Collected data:
+++++

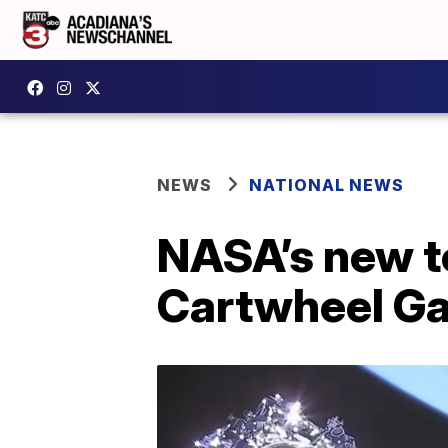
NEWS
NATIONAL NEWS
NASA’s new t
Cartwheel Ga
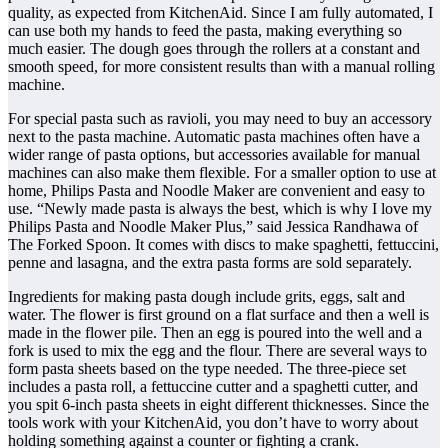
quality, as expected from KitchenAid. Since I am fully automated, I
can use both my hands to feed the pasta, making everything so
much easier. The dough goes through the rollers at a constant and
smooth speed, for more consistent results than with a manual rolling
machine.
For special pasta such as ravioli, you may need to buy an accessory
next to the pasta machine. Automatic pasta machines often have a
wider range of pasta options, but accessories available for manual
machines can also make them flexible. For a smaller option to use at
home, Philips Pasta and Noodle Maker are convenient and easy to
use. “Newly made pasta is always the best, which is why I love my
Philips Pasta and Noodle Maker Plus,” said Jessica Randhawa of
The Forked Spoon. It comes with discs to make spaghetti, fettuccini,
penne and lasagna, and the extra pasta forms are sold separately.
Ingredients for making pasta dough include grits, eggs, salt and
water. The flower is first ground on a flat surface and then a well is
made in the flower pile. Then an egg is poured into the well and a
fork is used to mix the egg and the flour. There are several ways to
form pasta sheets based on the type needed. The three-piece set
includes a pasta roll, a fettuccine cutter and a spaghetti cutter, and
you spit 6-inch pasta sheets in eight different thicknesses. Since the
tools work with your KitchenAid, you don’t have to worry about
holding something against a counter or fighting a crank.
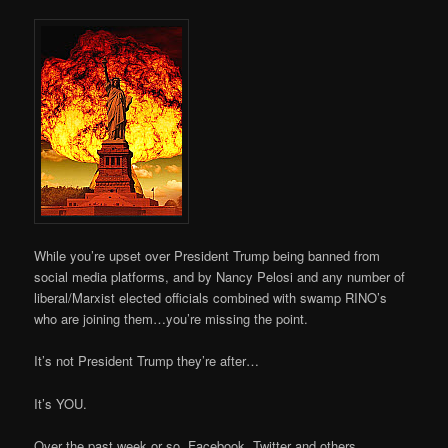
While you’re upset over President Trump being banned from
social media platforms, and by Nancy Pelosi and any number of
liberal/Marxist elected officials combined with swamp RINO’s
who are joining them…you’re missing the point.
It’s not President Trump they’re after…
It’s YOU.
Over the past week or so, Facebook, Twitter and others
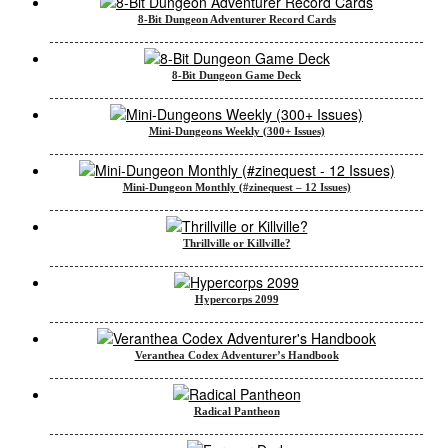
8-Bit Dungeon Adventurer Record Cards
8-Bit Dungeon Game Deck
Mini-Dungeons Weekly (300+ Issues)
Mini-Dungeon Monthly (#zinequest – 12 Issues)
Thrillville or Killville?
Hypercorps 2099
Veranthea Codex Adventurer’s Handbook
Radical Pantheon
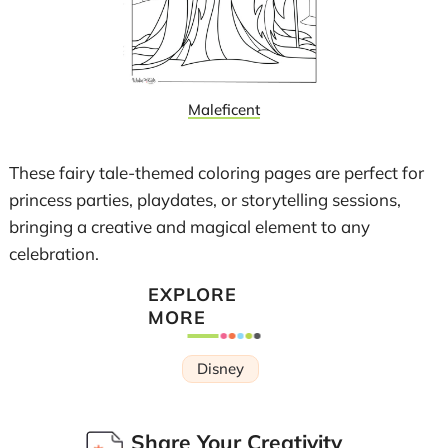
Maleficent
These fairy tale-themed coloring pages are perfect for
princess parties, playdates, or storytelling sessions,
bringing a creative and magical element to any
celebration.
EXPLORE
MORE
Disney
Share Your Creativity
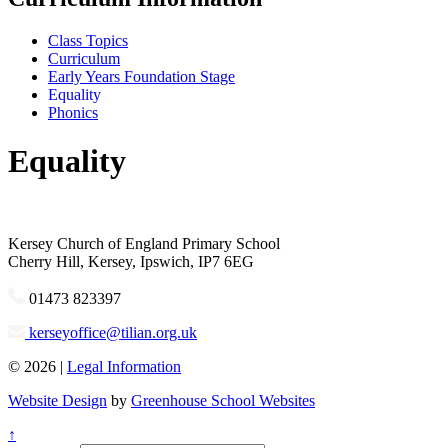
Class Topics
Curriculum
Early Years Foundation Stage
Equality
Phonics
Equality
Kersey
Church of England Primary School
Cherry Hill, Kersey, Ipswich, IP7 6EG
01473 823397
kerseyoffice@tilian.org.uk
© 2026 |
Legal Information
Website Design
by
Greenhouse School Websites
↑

+++++

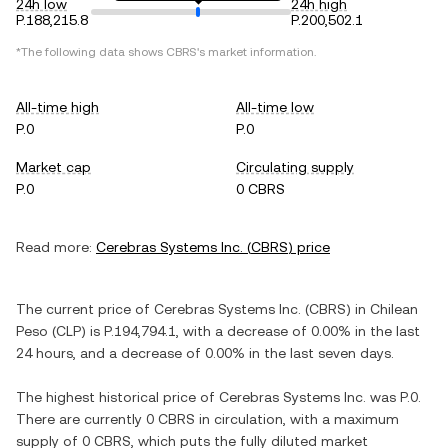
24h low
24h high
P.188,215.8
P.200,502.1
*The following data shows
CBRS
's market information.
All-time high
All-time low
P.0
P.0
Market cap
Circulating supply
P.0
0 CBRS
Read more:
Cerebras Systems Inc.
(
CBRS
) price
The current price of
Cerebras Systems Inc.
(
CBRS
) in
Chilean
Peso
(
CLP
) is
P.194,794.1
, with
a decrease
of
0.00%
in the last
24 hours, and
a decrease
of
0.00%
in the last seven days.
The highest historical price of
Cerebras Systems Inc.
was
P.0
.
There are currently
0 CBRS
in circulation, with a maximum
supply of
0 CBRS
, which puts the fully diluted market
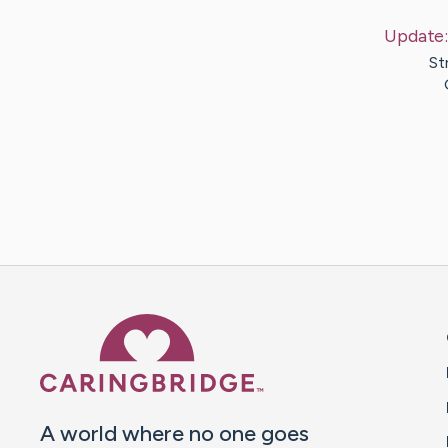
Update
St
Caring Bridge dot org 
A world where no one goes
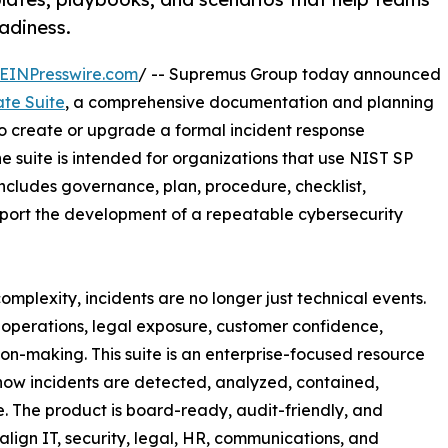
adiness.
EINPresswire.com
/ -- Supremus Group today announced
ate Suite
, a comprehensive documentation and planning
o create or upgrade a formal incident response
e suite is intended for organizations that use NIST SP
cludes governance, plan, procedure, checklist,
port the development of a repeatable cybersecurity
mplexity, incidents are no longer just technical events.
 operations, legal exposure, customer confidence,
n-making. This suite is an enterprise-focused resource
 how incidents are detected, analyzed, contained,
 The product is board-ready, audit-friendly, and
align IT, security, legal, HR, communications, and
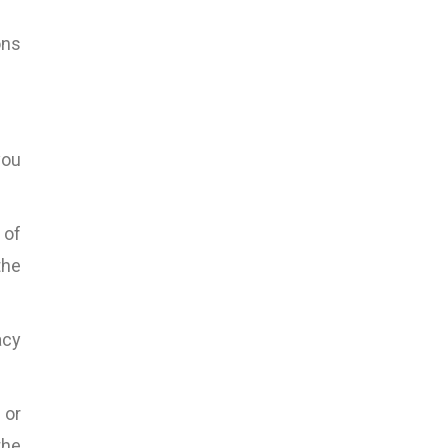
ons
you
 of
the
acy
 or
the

+++++

**EXERCISE BRIEF:** Filter the data above, keeping only lines that include the string "dough".

**ANSWER:**
much easier. The dough goes through the rollers at a constant and
Ingredients for making pasta dough include grits, eggs, salt and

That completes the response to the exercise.